+++ Passage

Table 2.
Pearson's correlations and p-values between experimental binding affinities and the inter-residue contacts (ICs), buried surface area (BSA) and non-interacting surface (NIS) (Kastritis et al., 2014) properties calculated on the ‘cleaned’ dataset
| Property | R | p-value |
|---|---|---|
| ICs_total | −0.59 | <0.0001 |
| ICs_charged/charged | −0.17 | =0.06 |
| ICs_charged/polar | −0.26 | =0.009 |
| ICs_charged/apolar | −0.45 | <0.0001 |
| ICs_polar/polar | −0.13 | =0.1 |
| ICs_polar/apolar | −0.56 | <0.0001 |
| ICs_apolar/apolar | −0.34 | =0.001 |
| ICs_hydrophilic/hydrophilic | −0.53 | <0.0001 |
| ICs_hydrophilic/hydrophobic | −0.34 | =0.001 |
| ICs_hydrophobic/hydrophilic | −0.05 | =0.3 |
| BSA_total | −0.46 | <0.0001 |
| BSA_polar | −0.36 | =0.0005 |
| BSA_apolar | −0.47 | <0.0001 |
| %NIS_polar | 0.07 | =0.06 |
| %NIS_apolar | −0.33 | =0.001 |
| %NIS_charged | 0.28 | =0.006 |
A fine classification of those properties based on the polar/apolar/charged and hydrophobic/hydrophilic nature of the amino acids is also reported. The property with the highest R value is highlighted in bold. The corresponding data are provided in Supplementary file 2.

++++++
+++ Study material

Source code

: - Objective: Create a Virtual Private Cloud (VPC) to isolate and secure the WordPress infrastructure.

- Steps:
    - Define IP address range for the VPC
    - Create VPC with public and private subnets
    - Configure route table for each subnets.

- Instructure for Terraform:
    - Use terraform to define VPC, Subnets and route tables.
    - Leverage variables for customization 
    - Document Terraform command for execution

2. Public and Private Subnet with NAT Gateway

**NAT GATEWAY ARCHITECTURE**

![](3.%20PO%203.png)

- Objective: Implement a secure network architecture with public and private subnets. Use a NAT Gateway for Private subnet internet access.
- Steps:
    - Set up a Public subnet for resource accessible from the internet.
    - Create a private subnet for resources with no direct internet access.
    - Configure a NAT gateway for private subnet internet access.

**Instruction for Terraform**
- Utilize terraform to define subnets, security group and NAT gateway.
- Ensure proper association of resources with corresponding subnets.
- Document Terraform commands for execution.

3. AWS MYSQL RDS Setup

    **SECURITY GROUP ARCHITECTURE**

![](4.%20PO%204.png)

++++++

- **Assignment**:
Please answer these questions about the table on binding affinity correlations:
1. What R value is listed for ICs_total?
2. What p-value is given for BSA_polar?
3. Which supplementary file provides the corresponding data?

- **Solution to this exercise**:
1. −0.59
2. 0.0005
3. Supplementary file 2